When I'm initially setting up for tooth face, and gullet contact, I don't have the grinder going, just the feed advance and the cam! 
EDIT:  The feed speed is turned all the way down.
I adjust it so that it lightly touches the face and the gullet.
When the band comes around (I have the weld marked with nail polish), I start the grind wheel about 4 or 5 teeth before the weld, then when the tooth before the weld shows up, I let go of the grinder and it's first contact with the blade is the face of the tooth "in the weld"!
Once in a while, I have to back off a little on the rock contact with the blade.

I don't like adjusting as I go, because if you do that, it will become a continual thing.  Just let it go, as long as it's not too heavy!
~Chuck~  Cooks Cat Claw sharpener and single tooth setter.  2018 Chevy Silverado and 2021 Subaru Ascent.
With basic mechanical skills and the ability to read you can maintain a Woodmizer  LT40!

ely

i start mine with the grinder going but do the rest like chuck does. i always just make sure the rock is off the face of the tooth and out of the gullet before i crank her up. i will have the machine dialed in with the first few teeth, then i put a mark on the band and leave it alone until its finnished. the weld used to be a starting point for me but anymore you are hard pressed to find a band with the weld not correct.

i used to find bands with the pitch off alot in the weld. or even 3 or more welds in  the band. not so anymore.

pa_of_6

I would say that you are changing the curve at the front of the tooth quite abit. This is where the sawdust needs to roll out of the gullet. You seem to be making it quite square which will have the sawdust pack in the bottom instead of rolling out. This would cause alot of stress in the gullet and may lead to premature cracking in the gullet.

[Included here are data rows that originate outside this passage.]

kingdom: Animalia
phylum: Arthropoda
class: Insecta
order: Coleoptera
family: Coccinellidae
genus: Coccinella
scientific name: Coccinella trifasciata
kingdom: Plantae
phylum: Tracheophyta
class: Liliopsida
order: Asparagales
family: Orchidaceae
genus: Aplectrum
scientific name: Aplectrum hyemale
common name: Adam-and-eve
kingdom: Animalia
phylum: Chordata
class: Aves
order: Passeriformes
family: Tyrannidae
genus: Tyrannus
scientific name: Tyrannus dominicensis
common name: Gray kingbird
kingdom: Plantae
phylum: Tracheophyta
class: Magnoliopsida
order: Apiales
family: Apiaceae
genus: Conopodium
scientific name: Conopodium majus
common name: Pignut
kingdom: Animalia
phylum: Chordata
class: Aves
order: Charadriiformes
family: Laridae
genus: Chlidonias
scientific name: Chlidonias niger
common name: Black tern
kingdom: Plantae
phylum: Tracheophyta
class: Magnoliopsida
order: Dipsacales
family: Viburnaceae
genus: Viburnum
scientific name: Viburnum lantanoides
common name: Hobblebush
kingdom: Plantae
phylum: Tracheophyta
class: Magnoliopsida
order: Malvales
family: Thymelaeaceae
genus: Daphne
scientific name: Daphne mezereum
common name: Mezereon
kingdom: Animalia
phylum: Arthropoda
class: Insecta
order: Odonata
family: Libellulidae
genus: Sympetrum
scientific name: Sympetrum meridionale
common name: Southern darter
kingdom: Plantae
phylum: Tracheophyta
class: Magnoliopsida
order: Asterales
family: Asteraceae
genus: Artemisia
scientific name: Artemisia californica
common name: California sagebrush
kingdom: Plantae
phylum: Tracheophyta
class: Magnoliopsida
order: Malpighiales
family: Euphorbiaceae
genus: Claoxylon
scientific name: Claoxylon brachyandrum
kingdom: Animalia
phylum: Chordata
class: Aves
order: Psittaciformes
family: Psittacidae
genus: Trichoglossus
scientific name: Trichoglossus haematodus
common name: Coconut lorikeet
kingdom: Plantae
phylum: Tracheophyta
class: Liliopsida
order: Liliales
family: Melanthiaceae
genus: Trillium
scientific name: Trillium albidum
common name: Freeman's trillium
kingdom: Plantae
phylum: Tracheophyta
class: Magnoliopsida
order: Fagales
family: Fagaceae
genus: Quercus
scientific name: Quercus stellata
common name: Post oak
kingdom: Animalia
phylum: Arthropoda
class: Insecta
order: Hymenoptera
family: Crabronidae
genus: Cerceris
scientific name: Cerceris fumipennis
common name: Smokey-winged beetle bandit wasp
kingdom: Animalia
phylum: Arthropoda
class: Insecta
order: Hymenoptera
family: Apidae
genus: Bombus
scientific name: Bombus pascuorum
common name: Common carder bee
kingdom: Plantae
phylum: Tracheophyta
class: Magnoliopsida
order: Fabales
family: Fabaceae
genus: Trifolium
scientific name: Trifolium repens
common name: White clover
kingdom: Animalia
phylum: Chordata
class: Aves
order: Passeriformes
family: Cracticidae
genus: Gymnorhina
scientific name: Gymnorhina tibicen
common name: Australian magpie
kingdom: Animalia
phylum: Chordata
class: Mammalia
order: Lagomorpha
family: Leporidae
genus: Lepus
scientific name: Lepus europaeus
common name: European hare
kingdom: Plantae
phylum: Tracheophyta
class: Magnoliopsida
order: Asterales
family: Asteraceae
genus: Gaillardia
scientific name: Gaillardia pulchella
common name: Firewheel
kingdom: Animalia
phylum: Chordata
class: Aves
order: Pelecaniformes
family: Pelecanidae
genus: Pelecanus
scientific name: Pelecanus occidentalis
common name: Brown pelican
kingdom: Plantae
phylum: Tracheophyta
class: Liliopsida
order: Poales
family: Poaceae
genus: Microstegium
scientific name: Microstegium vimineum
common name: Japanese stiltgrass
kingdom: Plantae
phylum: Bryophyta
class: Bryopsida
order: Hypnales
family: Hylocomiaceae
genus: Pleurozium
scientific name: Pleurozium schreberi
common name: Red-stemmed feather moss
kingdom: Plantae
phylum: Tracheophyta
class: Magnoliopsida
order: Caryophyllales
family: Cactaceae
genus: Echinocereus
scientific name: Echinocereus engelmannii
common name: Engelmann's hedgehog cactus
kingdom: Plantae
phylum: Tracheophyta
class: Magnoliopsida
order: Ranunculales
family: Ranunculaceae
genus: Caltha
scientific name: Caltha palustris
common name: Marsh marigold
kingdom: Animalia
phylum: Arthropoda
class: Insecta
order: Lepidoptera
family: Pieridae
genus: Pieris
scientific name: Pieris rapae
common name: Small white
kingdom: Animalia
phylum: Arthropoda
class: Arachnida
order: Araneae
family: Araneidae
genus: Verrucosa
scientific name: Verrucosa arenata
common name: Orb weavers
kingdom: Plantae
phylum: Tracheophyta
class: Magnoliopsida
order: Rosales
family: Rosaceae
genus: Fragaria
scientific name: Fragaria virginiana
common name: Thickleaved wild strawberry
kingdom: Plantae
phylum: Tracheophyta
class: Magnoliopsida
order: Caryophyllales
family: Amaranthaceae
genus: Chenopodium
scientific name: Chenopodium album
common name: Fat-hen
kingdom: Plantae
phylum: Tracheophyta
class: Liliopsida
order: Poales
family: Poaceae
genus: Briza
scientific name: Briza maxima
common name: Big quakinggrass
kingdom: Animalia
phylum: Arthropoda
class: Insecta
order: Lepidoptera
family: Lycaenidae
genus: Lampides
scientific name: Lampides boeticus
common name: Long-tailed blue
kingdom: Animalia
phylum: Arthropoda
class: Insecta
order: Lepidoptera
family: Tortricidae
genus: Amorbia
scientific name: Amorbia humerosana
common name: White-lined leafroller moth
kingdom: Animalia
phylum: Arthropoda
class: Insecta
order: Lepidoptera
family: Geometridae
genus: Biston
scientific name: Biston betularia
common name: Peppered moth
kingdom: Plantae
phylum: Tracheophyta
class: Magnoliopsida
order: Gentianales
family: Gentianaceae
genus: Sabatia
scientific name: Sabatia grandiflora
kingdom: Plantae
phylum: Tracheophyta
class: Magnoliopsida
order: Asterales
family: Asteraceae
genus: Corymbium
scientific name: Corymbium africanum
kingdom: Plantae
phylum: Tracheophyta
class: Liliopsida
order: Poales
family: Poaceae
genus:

I would shape the stone so as to take less off that curve in on the front of the tooth.

As a effect of grinding heavy off the front of the tooth, of course your second time around will seem light.

Just watch the video colse and you will see the first grind changes the tooth profile quite drasticly.

But that is just my opinion.

I love my catclaw, ten times the sharpener that the other brand is.

kelLOGg

Quote from: Chuck White on May 10, 2011, 10:05:17 PM
I don't know if all the Cooks CatsClaw feed switches are the same or not, but on the one I have, I set the rheostat on 70 and that seems to be a good speed for me!


Maybe that's why it takes me so long to sharpen - I set it at 20! If I go fast, or take off as much as was done in the video, I get blue teeth. (I didn't see blue teeth in the video). Maybe I need to change my grind rock - I have lost a lot of diameter so my linear velocity is slower than a rock of full diameter. At what diameter do you CatClaw owners change rocks?
Bob
Cook's MP-32, 20HP, 20' (modified w/ power feed, up/down, loader/turner)
DH kiln, CatClaw setter and sharpener, tandem trailer, log arch, tractor, thumb tacks

ely

ive not changed mine yet i dont think, or maybe i did change it once. i dont remember. i will change it when i cant use it anymore.